1 Corinthians 10:31—11:1.     Paul wrote: “Do everything for the glory of God.”  Paul did that by trying “to please everyone in every way, not seeking my own benefit but that of the many, that they may be saved.”  He wrote in last Sunday’s epistle: “I have become all things to all, to save at least some.”  Paul was always attempting in his person to reflect the Savior.  So he wrote: “Be imitators of me, as I am of Christ.”  We are also called to show something of Jesus in ourselves through our daily life of faith in Jesus so to bring some to Jesus.  Our lives should be the life of the good news that is Jesus within us.

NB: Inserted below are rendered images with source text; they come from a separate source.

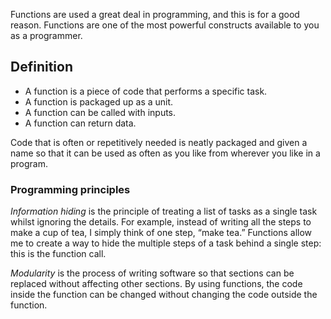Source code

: Functions are used a great deal in programming, and this is for a good reason. Functions are one of the most powerful constructs available to you as a programmer.

## Definition

- A function is a piece of code that performs a specific task. 
- A function is packaged up as a unit. 
- A function can be called with inputs.
- A function can return data.

Code that is often or repetitively needed is neatly packaged and given a name so that it can be used as often as you like from wherever you like in a program.


### Programming principles

*Information hiding* is the principle of treating a list of tasks as a single task whilst ignoring the details. For example, instead of writing all the steps to make a cup of tea, I simply think of one step, “make tea.” Functions allow me to create a way to hide the multiple steps of a task behind a single step: this is the function call.

*Modularity* is the process of writing software so that sections can be replaced without affecting other sections. By using functions, the code inside the function can be changed without changing the code outside the function. 


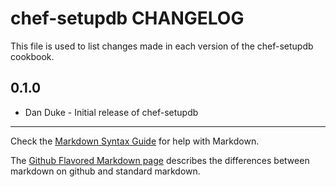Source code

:chef-setupdb CHANGELOG
===================

This file is used to list changes made in each version of the chef-setupdb cookbook.

0.1.0
-----
- Dan Duke - Initial release of chef-setupdb

- - -
Check the [Markdown Syntax Guide](http://daringfireball.net/projects/markdown/syntax) for help with Markdown.

The [Github Flavored Markdown page](http://github.github.com/github-flavored-markdown/) describes the differences between markdown on github and standard markdown.

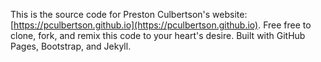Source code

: This is the source code for Preston Culbertson's website: [https://pculbertson.github.io](https://pculbertson.github.io). Free free to clone, fork, and remix this code to your heart's desire. Built with GitHub Pages, Bootstrap, and Jekyll.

6th Sunday in Ordinary Time – 2018

6B18.   Leviticus 13:1-2, 44-46.  This is one of the commands of the Torah or Law of the Lord for the Hebrew people.  People who had leprosy were considered both physically and morally unclean and sinful.  Any contact with them would make one unclean and so lepers needed to cry out to warn people to stay their distance.

Mark 1:40-45.  I imagine that this leper has heard of how powerful Jesus is and so says to Jesus, “If you wish, you can make me clean.”  “Moved with pity, he stretched out his hand, touched him, and said to him, ‘I do will it. Be made clean.’”  We give glory to God when we, recognizing our needs, humble ourselves before the Lord and request his power to make us clean and whole and holy.  This is something of the daily bread that we petition for in the ‘Our Father prayer’.  What we cannot do, God can do but we need to ask so to receive.  We must live with a never ending sense of having needs we cannot fill and the willingness to ask the only one who can fill those needs.

Jesus commands the cleaned leper not to broadcast the miracle because he would be deluged with miracle seekers.  Instead the leper did not do as he was commanded.  He had gained a healthy body but, by rejected the will of God, he lost the holiness of soul.

1 Corinthians 10:31-11:1.  Paul implores us, “Do everything for the glory of God.”  We will be working for the glory of God if we always seek to please God in all things, to accomplish his will.  Reading the lives of the saints helps us understand how to please the Lord above all things.

5th Sunday in Ordinary Time – February 7, 2021

5B21.   Job 7:1-4, 6-7.   Filled with a sense of desolation, Job says, “I shall not see happiness again.”  Why does something like this appear in the Bible?  The importance of being empty and in deep need is to have nowhere else to go except to God.  This Sunday’s Psalm 147 says, “He heals the brokenhearted and binds up their wounds.” “The Lord sustains the lowly.”  Our weakness is an invitation and opportunity to live in God’s strength.    Psalm 147 goes on to say: “Great is our Lord and mighty in power.”  If we think that we can do all on our own without God because we read something or have some rules to follow, we are lost.  That was the downfall of the Pharisees.

Mark 1:29-39.  The demons that Jesus drove out knew that he was “the Holy One of God.”  However, they could not and would not accept him into their hearts as the God of their lives because Satan had already taken possession of that position.  To know who Jesus is to have the door open and to intellectually see who he is.  Far more important than to know who Jesus is in our minds is to invite him into our hearts and have him as the love that is our life that makes us the rich soil that bears the fruit that is called holiness.

Jesus went off to pray in a deserted place.  In his humanness he sought to be filled with the divine strength of his Father.   Through prayer God filled Jesus’ humanness, as God does with our humanness, with his divine strength.  Through his miracles and preaching Jesus sought to fill the people with the saving love and life of his Father.  Earthly life dies at the grave as does the life of all the living creatures of this earth.  Eternal life is Jesus’ life within us that knows no grave.  Choose to live the life that never dies!

1 Corinthians 9:16-19, 22-23.   Paul wrote:  “All this I do for the sake of the gospel, so that I too may have a share in it.”  The recompense that Paul seeks is to win the prize (1 Corinthians 9:24) that is eternal life in heaven.  For him it is superfluous to think of anything else.  True life is God and only God is genuine life.  Everything else is an eventual garbage heap.